The Secret to Beating Heartburn
Heartburn isn't what you think it is. We reveal the truth behind the burn—and why you are suffering from it.
For many, heartburn is what happens after we eat one too many Fruit Roll-Ups or an entire meat lover’s pizza.
According to the International Foundation for Functional Gastrointestinal Disorders, 44% of Americans suffer from monthly heartburn, and 7% have it daily. Heartburn is generally caused by the regurgitation of gastric acid. The condition has nothing to do with the cardiovascular system; rather, it’s a pain felt in the chest due to inflammation of the esophagus.
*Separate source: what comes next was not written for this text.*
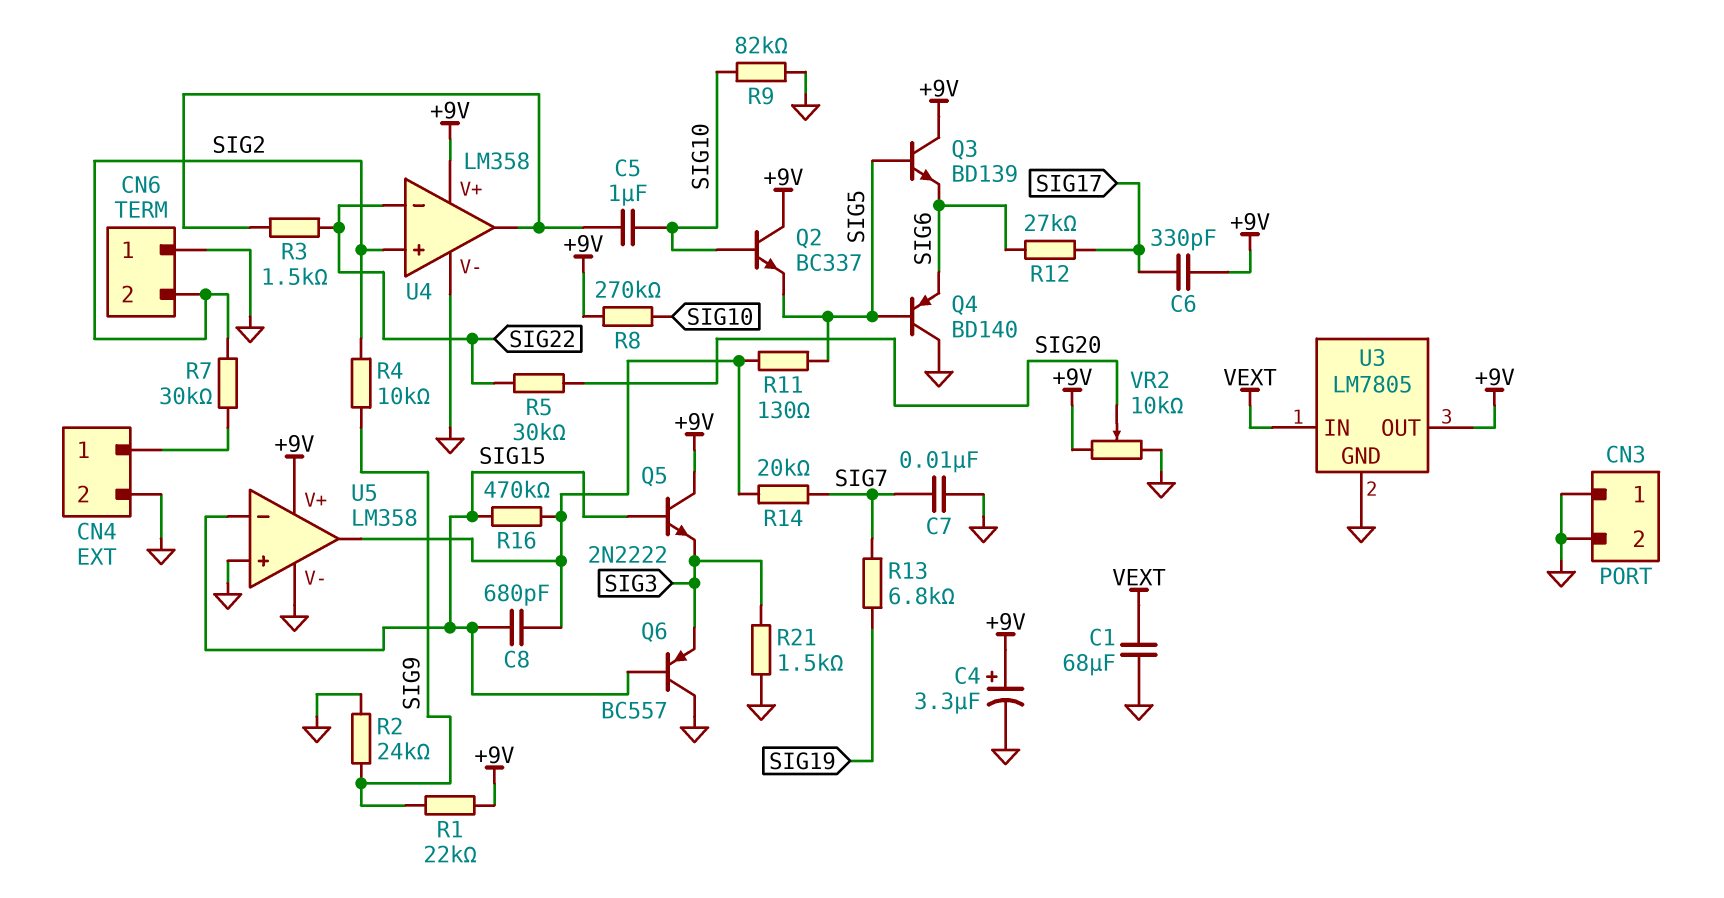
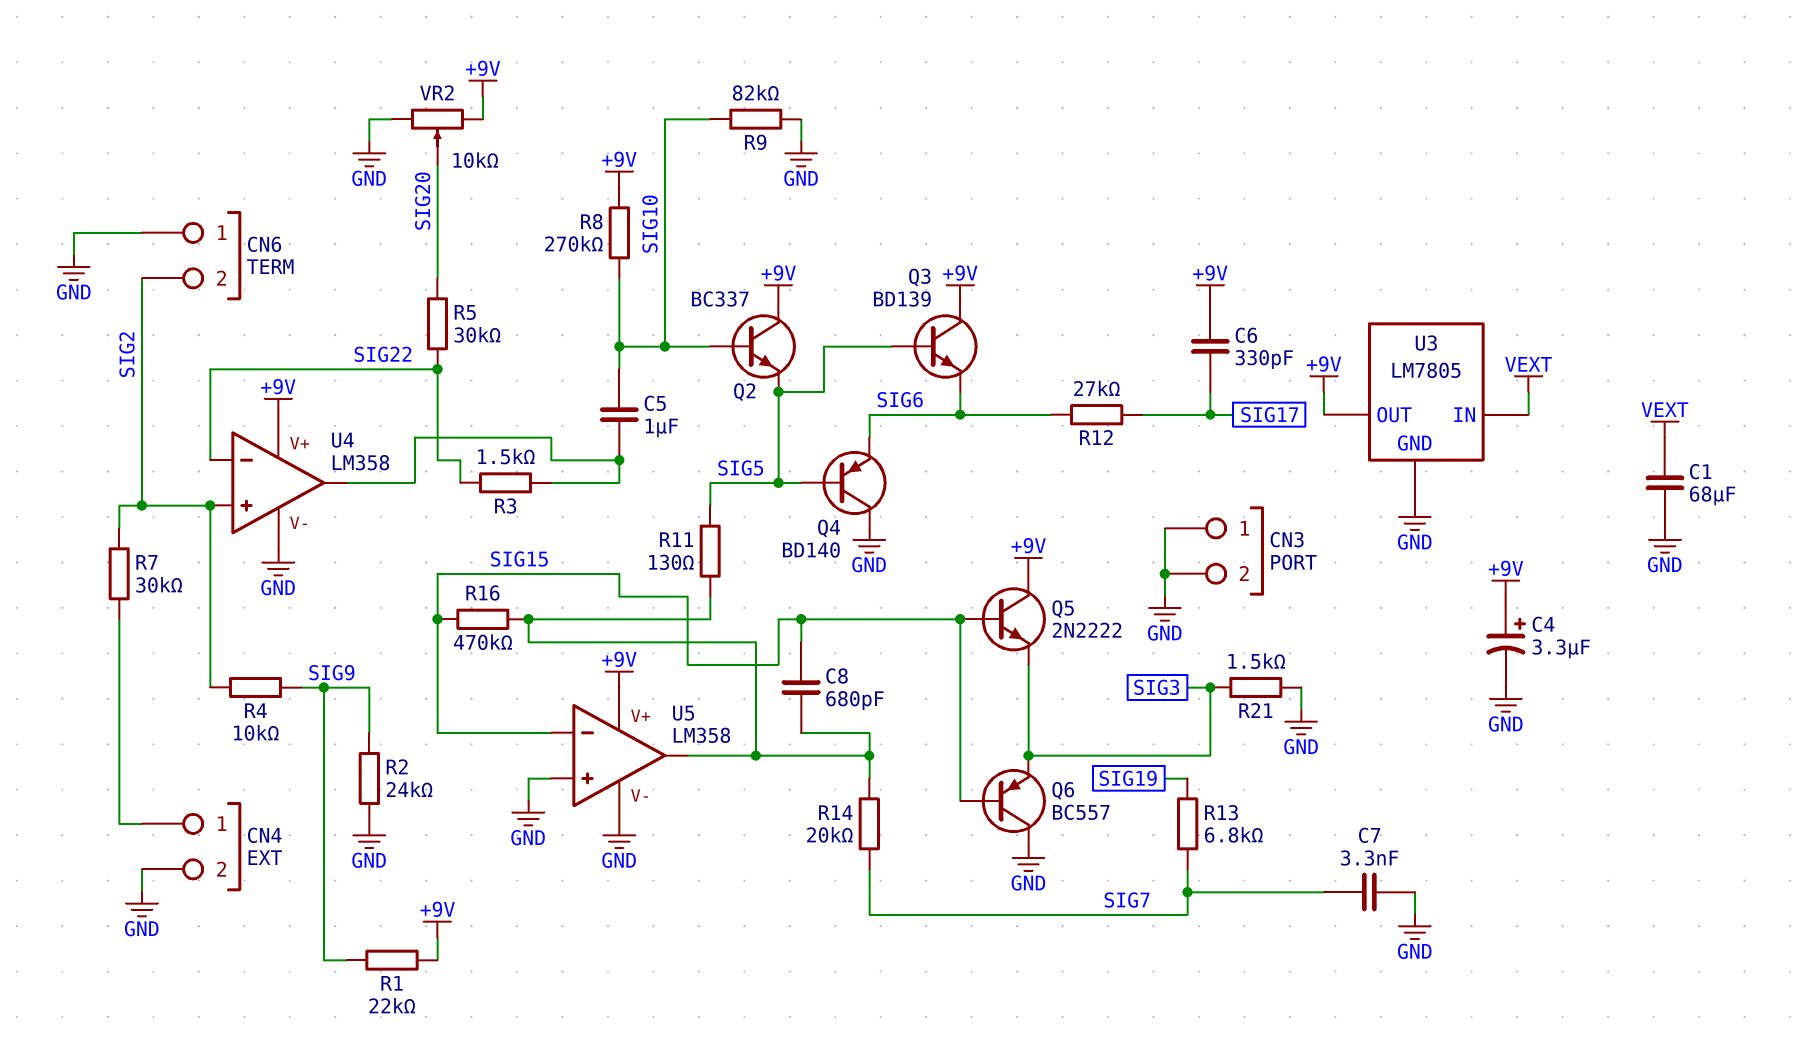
C7: 10nF (GND, SIG7) -> 3.3nF (GND, SIG7)

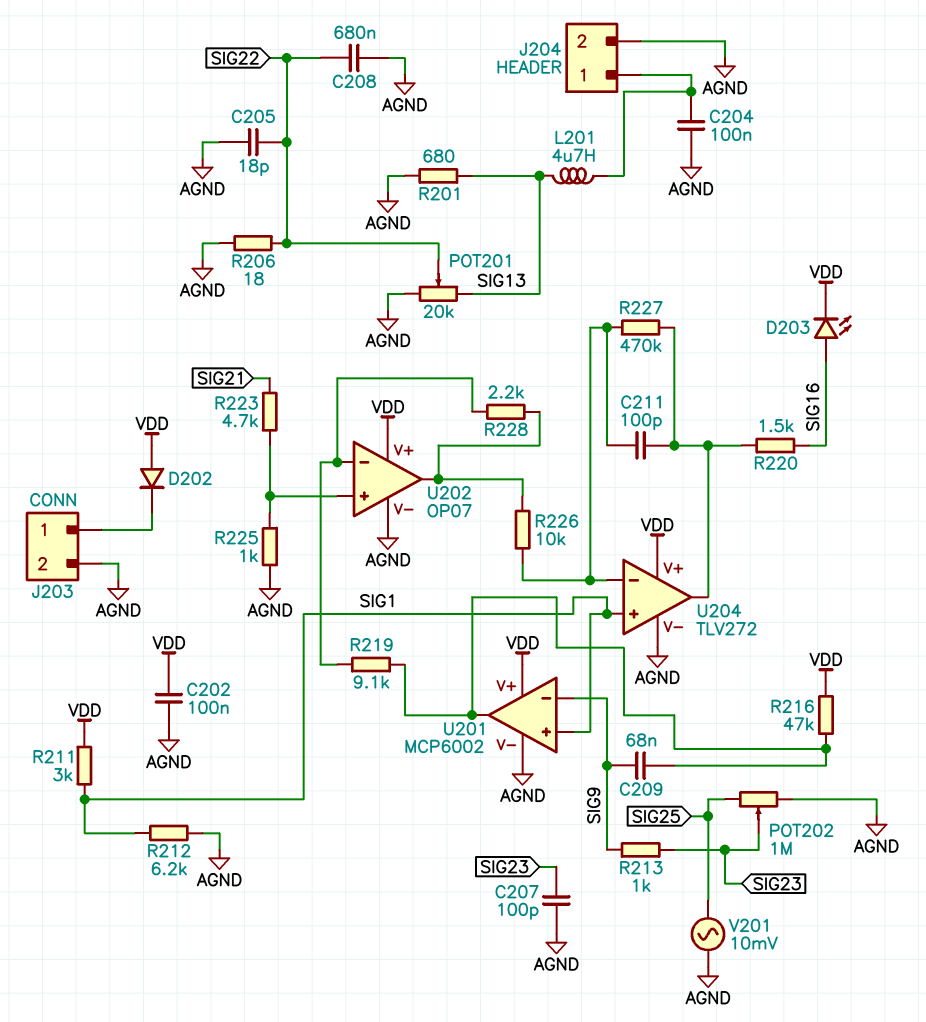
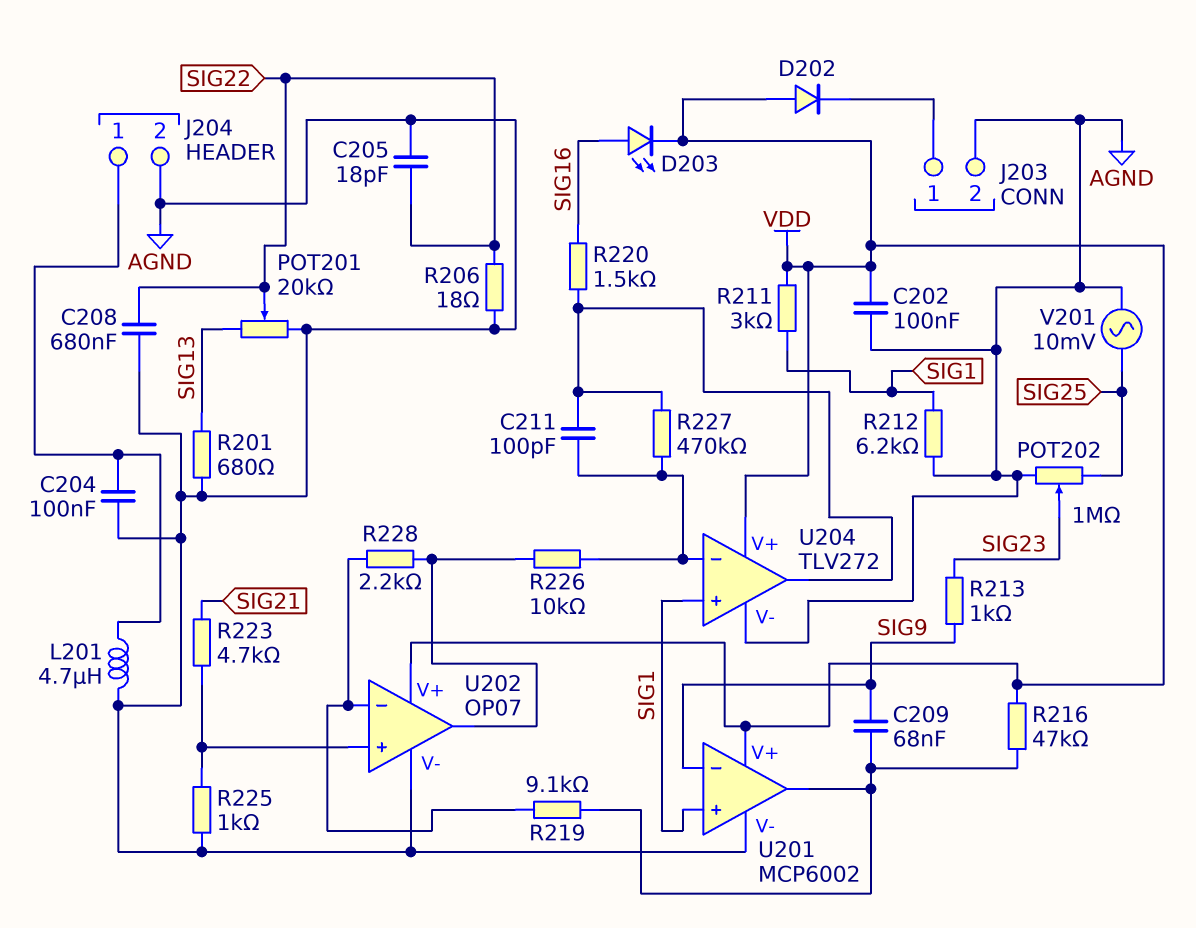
C207: 100pF (AGND, SIG23) -> none
L201: 4.7uH (J204/1, SIG13) -> 4.7uH (AGND, J204/1)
At the junction between the stomach and esophagus is the lower esophageal sphincter, which acts as a valve that keeps food and stomach acid from rising back through the esophagus. When stomach acids rise through the esophagus, they cause inflammation, a “burning” sensation, and pressure across the chest. Other common symptoms include difficulty swallowing, chronic cough, and a nasty acid fluid accumulation at the back of the throat.
The key to conquering heartburn is identifying what foods are most irritable to your stomach. From there, it’s about crafting a diet that can reduce stomach acids before acid reflux starts to deteriorate the esophagus.
If cutting out the common triggers doesn't help, see your doctor to rule out other possible—and more serious— explanations for your pain, like:
- Angina: Angina is the warning symptom before a heart attack. This pain is usually worse with exertion and can be accompanied by shortness of breath. This is one of the big, bad diagnoses you don’t want to overlook.
- Blood Clot in the Lungs: Called a pulmonary embolism, this can be fatal as well. The blood clot usually comes from a vein in the leg and traces to the lungs. The only way to rule this out is a CT scan. This is the other big, bad diagnosis.
- Spasm of the Esophagus: Also known as Nutcracker Esophagus, this can be very painful and feels like squeezing or a cramp in your chest. Difficulty swallowing is another symptom. This is not dangerous.